WHAT NEEDS TO BE DONE:
Below are records. Count every line containing the word "during" and give the number alone.

(Dataset entries)
------------

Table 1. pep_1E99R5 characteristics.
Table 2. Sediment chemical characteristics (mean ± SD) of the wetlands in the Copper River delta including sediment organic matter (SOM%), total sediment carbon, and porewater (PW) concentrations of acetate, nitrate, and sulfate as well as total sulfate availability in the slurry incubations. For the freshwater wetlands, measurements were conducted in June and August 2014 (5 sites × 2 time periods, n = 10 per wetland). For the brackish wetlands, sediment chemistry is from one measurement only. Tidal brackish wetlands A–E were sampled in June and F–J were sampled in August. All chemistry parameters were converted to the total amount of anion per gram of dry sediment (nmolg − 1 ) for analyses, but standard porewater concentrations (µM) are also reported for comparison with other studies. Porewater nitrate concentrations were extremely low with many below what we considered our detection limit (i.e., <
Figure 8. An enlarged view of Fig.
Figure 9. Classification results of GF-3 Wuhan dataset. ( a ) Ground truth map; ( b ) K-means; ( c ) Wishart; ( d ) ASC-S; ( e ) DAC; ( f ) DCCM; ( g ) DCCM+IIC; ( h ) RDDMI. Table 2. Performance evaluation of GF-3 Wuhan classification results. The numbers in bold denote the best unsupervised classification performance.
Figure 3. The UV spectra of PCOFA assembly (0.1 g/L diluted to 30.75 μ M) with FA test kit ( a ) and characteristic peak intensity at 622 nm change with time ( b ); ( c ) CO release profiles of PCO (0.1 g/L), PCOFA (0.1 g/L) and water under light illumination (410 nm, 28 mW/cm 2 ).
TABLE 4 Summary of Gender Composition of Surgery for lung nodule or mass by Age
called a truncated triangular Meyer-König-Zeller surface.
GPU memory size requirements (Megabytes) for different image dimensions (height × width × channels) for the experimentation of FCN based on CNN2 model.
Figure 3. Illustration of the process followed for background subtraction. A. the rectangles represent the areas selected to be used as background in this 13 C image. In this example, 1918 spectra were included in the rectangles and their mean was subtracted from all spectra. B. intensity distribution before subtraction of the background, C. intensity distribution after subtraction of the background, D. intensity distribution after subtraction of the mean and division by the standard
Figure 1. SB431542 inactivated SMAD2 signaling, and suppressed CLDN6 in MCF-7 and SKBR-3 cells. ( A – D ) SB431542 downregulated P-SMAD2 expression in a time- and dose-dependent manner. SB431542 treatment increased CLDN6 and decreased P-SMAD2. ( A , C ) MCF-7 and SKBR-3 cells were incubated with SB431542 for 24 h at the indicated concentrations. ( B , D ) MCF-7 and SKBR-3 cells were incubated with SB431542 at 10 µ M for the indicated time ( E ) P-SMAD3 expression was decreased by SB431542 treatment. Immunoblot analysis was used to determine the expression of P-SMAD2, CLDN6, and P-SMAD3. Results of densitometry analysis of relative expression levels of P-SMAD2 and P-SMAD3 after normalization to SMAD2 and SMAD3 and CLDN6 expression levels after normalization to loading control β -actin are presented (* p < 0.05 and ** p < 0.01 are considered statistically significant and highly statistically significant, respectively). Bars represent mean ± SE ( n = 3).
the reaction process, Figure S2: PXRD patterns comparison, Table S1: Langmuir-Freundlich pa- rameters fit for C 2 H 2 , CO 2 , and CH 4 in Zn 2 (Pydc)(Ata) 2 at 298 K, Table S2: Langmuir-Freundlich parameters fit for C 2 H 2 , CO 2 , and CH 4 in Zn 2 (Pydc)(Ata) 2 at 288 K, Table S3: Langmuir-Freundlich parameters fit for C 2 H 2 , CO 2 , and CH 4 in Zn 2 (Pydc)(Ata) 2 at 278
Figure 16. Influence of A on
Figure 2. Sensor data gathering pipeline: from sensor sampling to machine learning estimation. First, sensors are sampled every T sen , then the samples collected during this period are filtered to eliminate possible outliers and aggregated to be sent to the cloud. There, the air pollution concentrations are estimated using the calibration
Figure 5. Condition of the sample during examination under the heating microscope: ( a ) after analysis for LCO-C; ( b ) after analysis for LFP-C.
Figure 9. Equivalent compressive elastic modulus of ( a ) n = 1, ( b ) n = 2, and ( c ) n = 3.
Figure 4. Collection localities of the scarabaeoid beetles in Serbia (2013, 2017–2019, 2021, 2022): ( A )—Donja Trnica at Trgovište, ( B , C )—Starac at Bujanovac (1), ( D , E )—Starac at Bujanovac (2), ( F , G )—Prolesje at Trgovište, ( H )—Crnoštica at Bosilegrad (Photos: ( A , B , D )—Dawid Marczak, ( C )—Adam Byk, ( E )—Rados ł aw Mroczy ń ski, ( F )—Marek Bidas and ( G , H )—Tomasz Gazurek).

------------

SOLUTION FOR THIS EXERCISE:
2